下にあるニコボ開発の文章を、最後の文のあとから書き継いでください。

> 提供テキスト
———

増田は、パナソニックのさまざまな部門から集まってきたメンバーと共に、2017年にNICOBOプロジェクトを立ち上げた。ロボット開発の経験があるメンバーはいなかったが、必要な技術は一通り持っており、UXデザイン(※)を生かした新規事業創出という目標を全員が持っていた。プロジェクトでは、ニコボに家電を操作する機能を持たせるような案もあったが、最終的に、利便性や機能性を追求する従来の家電製品の考え方を脱したほうがよいという判断に至った。
※UXデザイン:User Experience(ユーザーエクスペリエンス)デザインの略。お客様の潜在意識を観察(インサイト/探索)し課題を発見。新しい体験を生み出すことで、その課題や潜在的ペイン(悩みの種)を解決するという考え方。
「デザイナーの視点で見た場合、ニコボの価値は『引き算のデザイン』にあると思います。言い換えれば『弱さのデザイン』です」。そう語るのは、NICOBOプロジェクトの初期メンバーでありデザイナーの、パナソニック株式会社 Future Life UX 浅野 花歩(あさの かほ)だ。
プロジェクトが具現化に向けて大きく加速するきっかけとなったのは、豊橋技術科学大学 情報・知能工学系 教授 岡田 美智男(おかだ みちお)氏との出会いだった。ヒューマン・ロボットインタラクション研究を専門とする同氏は、掃除ロボットや自動走行車といった人の手を借りないロボットが、必ずしも人の幸福感の向上に結び付かないことを突き止めた。便利すぎるロボットに対しては、自らが関与し、つながっている感覚や、能力を生かしている実感が持てないからである。
例えば、岡田氏が開発した「ゴミ箱ロボット」は、ごみ検知機能を持つ車輪付き小型ごみ箱だが、ロボットが検知したごみを拾って捨てるのは、あくまで人の役割だ。つまり人がロボットの作業を手伝うことになるのだが、それが「何かいいことをした」という満足感につながるのだという。
「小さくて弱いものに対し責任感を持つことで、孤独感が和らぎ、自信や自律心が得られることが研究で分かっています」と岡田氏は語る。
「弱いロボット」というコンセプトが世間に受け入れられるだろうと信じるに足る根拠が既にそろっている。2021年2月に実施したニコボのクラウドファンディングでは目標支援者数をわずか6時間半で達成し、公開されたニコボの動画は国内外で大きな反響を呼んだ。2022年6月にリターン品としてニコボを受け取ったユーザーからは、ニコボで癒やされた、よく笑うようになり会話が増えた、というフィードバックが得られた。

———

(保存データ)
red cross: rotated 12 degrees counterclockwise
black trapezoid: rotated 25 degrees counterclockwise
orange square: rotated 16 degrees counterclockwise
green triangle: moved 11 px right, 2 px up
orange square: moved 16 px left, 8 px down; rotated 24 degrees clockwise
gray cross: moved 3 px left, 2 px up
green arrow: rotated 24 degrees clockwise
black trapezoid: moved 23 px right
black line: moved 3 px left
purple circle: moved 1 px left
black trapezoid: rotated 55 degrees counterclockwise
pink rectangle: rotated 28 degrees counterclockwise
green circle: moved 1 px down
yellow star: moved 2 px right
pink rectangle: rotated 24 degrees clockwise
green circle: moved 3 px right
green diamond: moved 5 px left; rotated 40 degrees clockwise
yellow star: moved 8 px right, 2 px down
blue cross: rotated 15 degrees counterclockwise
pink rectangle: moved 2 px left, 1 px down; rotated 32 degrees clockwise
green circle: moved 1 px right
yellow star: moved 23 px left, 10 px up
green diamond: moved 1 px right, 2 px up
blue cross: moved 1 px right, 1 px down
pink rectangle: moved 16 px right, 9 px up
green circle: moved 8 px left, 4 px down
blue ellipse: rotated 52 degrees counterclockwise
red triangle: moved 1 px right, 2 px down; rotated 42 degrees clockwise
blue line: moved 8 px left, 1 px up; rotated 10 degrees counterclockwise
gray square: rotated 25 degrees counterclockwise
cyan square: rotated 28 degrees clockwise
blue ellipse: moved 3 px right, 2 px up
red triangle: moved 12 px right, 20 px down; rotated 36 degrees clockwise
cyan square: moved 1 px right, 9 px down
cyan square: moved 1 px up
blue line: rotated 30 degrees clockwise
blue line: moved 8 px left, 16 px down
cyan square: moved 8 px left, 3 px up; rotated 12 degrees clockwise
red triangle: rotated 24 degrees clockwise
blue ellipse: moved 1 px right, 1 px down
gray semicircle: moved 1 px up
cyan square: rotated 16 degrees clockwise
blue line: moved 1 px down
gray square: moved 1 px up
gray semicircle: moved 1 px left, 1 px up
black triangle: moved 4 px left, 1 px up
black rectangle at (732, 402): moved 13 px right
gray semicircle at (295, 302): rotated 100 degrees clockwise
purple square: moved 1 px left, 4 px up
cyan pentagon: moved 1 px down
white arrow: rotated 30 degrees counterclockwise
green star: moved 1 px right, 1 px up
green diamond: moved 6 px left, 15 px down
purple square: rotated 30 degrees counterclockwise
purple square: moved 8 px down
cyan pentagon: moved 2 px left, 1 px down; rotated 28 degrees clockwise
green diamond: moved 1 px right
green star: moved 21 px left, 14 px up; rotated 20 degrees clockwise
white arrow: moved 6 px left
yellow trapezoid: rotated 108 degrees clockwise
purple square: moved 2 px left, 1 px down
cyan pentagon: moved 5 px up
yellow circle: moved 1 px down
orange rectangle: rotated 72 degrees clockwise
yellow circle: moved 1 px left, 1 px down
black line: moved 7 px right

———

> 出力結果
増田「ニコボにはゲーミフィケーションのアプローチを採用し、より多くの時間をユーザーと共にすることで学習し日々の振る舞いに変化を与える仕様にしました。ニコボが新しい言葉や目の表情、おならを披露することで、ユーザーが新たな発見や驚きを得られるようにしたのです。ニコボの知能は人間の2歳児程度までしか成長しませんが、その後も変化し続けていきます。そのため、ユーザーがニコボに飽きにくく、長期的な関係を築くことができるのです」。
ニコボ以前にも家庭用ロボットは世に出ていたが、従来のコンパニオンロボットやバーチャルアシスタントと異なるのは、ニコボが個体としての独立性を持つ点だ。ニコボとコミュニケーションするためには、「ニコボ、何々して」などと命令する必要はない。ニコボは人間の思い通りには振る舞わない。ペットが飼い主の呼び掛けを無視することがあるように、人に話しかけられて反応することもあれば、しないこともある。
増田「設計時に、あらゆる便利な機能をニコボから排除することを決断したのです。それによって、ユーザーは『ニコボが何かをしてくれる』という期待を一切持たなくなります。初期ユーザーの中には、ニコボのことを同居人、ペット、あるいは家族と表現する方もいらっしゃいます」。
ニコボは、ロボットでありながら、気まぐれで、感情があるかのように振る舞う。増田はユーザーがニコボを同居人のように考えてくれることを期待している。ニコボに本体価格に加えて月額費用を設定しているのもそれが理由だ。ニコボを購入するとき、新しくペットを飼うときと同じような決心をすることをユーザーに促すためだ。長期間の人とニコボの関係構築をビジネスコンセプトに掲げ、有料のサポートサービスである「NICOBO CLINIC」を用意し、ニコボの調子が悪いときに治療するサービスやニット交換サービスを提供している。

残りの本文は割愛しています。